* PROVIDED DATA:
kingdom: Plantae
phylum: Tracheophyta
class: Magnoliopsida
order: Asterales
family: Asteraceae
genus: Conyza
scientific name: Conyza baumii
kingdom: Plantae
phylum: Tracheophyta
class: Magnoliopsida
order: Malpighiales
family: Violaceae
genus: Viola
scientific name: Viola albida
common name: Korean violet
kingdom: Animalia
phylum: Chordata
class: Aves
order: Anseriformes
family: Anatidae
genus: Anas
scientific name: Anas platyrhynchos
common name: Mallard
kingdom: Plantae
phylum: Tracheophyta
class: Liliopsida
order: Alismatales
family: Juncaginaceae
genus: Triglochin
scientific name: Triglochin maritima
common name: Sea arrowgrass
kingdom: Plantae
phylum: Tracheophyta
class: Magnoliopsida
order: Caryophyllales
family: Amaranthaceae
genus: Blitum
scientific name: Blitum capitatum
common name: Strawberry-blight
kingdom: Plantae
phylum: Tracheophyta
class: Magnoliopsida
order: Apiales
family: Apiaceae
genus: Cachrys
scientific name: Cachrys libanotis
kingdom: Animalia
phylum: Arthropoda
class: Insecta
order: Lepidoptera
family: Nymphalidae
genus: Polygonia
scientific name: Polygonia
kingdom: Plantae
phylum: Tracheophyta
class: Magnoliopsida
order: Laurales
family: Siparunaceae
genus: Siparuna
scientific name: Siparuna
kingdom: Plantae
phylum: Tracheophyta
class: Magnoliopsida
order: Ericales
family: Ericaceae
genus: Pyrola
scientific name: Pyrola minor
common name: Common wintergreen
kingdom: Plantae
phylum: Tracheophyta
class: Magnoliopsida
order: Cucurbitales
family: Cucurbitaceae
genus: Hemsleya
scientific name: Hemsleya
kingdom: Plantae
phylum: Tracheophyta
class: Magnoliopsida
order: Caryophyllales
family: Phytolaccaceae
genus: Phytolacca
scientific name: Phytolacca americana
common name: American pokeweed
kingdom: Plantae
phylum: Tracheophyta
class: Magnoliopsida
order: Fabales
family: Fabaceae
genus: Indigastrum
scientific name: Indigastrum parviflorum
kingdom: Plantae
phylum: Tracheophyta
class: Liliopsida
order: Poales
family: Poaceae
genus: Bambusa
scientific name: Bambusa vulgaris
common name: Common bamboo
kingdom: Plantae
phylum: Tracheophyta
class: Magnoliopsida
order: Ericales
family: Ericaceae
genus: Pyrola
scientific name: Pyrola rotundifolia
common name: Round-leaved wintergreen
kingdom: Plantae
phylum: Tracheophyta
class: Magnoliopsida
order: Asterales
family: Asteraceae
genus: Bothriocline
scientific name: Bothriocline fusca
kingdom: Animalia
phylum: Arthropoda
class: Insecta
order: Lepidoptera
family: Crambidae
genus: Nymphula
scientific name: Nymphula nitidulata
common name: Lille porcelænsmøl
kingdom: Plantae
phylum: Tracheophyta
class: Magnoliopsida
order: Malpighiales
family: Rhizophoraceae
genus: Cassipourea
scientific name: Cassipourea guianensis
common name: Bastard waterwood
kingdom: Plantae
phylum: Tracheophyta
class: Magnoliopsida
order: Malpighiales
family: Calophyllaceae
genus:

* STATED EXERCISE:
Rewrite every line from all the records above as one numbered list, leaving out any blank lines.

* THE REPLY:
1. kingdom: Plantae
2. phylum: Tracheophyta
3. class: Magnoliopsida
4. order: Asterales
5. family: Asteraceae
6. genus: Conyza
7. scientific name: Conyza baumii
8. kingdom: Plantae
9. phylum: Tracheophyta
10. class: Magnoliopsida
11. order: Malpighiales
12. family: Violaceae
13. genus: Viola
14. scientific name: Viola albida
15. common name: Korean violet
16. kingdom: Animalia
17. phylum: Chordata
18. class: Aves
19. order: Anseriformes
20. family: Anatidae
21. genus: Anas
22. scientific name: Anas platyrhynchos
23. common name: Mallard
24. kingdom: Plantae
25. phylum: Tracheophyta
26. class: Liliopsida
27. order: Alismatales
28. family: Juncaginaceae
29. genus: Triglochin
30. scientific name: Triglochin maritima
31. common name: Sea arrowgrass
32. kingdom: Plantae
33. phylum: Tracheophyta
34. class: Magnoliopsida
35. order: Caryophyllales
36. family: Amaranthaceae
37. genus: Blitum
38. scientific name: Blitum capitatum
39. common name: Strawberry-blight
40. kingdom: Plantae
41. phylum: Tracheophyta
42. class: Magnoliopsida
43. order: Apiales
44. family: Apiaceae
45. genus: Cachrys
46. scientific name: Cachrys libanotis
47. kingdom: Animalia
48. phylum: Arthropoda
49. class: Insecta
50. order: Lepidoptera
51. family: Nymphalidae
52. genus: Polygonia
53. scientific name: Polygonia
54. kingdom: Plantae
55. phylum: Tracheophyta
56. class: Magnoliopsida
57. order: Laurales
58. family: Siparunaceae
59. genus: Siparuna
60. scientific name: Siparuna
61. kingdom: Plantae
62. phylum: Tracheophyta
63. class: Magnoliopsida
64. order: Ericales
65. family: Ericaceae
66. genus: Pyrola
67. scientific name: Pyrola minor
68. common name: Common wintergreen
69. kingdom: Plantae
70. phylum: Tracheophyta
71. class: Magnoliopsida
72. order: Cucurbitales
73. family: Cucurbitaceae
74. genus: Hemsleya
75. scientific name: Hemsleya
76. kingdom: Plantae
77. phylum: Tracheophyta
78. class: Magnoliopsida
79. order: Caryophyllales
80. family: Phytolaccaceae
81. genus: Phytolacca
82. scientific name: Phytolacca americana
83. common name: American pokeweed
84. kingdom: Plantae
85. phylum: Tracheophyta
86. class: Magnoliopsida
87. order: Fabales
88. family: Fabaceae
89. genus: Indigastrum
90. scientific name: Indigastrum parviflorum
91. kingdom: Plantae
92. phylum: Tracheophyta
93. class: Liliopsida
94. order: Poales
95. family: Poaceae
96. genus: Bambusa
97. scientific name: Bambusa vulgaris
98. common name: Common bamboo
99. kingdom: Plantae
100. phylum: Tracheophyta
101. class: Magnoliopsida
102. order: Ericales
103. family: Ericaceae
104. genus: Pyrola
105. scientific name: Pyrola rotundifolia
106. common name: Round-leaved wintergreen
107. kingdom: Plantae
108. phylum: Tracheophyta
109. class: Magnoliopsida
110. order: Asterales
111. family: Asteraceae
112. genus: Bothriocline
113. scientific name: Bothriocline fusca
114. kingdom: Animalia
115. phylum: Arthropoda
116. class: Insecta
117. order: Lepidoptera
118. family: Crambidae
119. genus: Nymphula
120. scientific name: Nymphula nitidulata
121. common name: Lille porcelænsmøl
122. kingdom: Plantae
123. phylum: Tracheophyta
124. class: Magnoliopsida
125. order: Malpighiales
126. family: Rhizophoraceae
127. genus: Cassipourea
128. scientific name: Cassipourea guianensis
129. common name: Bastard waterwood
130. kingdom: Plantae
131. phylum: Tracheophyta
132. class: Magnoliopsida
133. order: Malpighiales
134. family: Calophyllaceae
135. genus:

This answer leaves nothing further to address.